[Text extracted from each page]
***

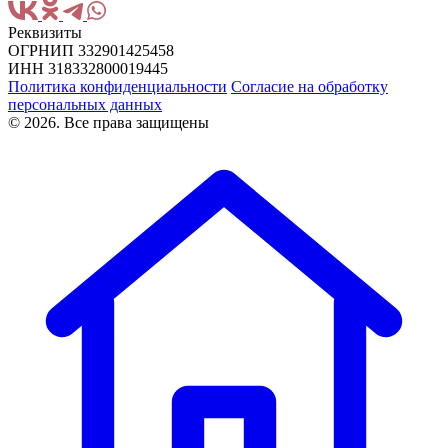
Реквизиты
ОГРНИП 332901425458
ИНН 318332800019445
Политика конфиденциальности
Согласие на обработку
персональных данных
© 2026. Все права защищены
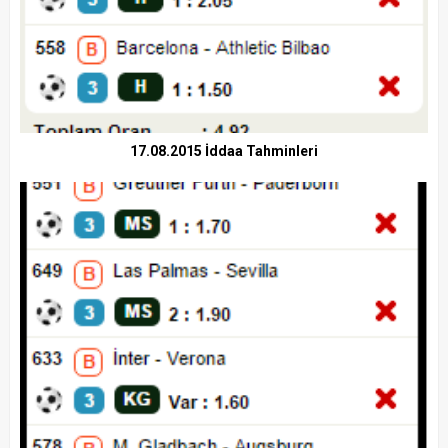
17.08.2015 İddaa Tahminleri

***

What you should do> Please write out the text lines of the material above word for word, leaving out the pictures.

Answer box>
Реквизиты
ОГРНИП 332901425458
ИНН 318332800019445
Политика конфиденциальности
Согласие на обработку
персональных данных
© 2026. Все права защищены
17.08.2015 İddaa Tahminleri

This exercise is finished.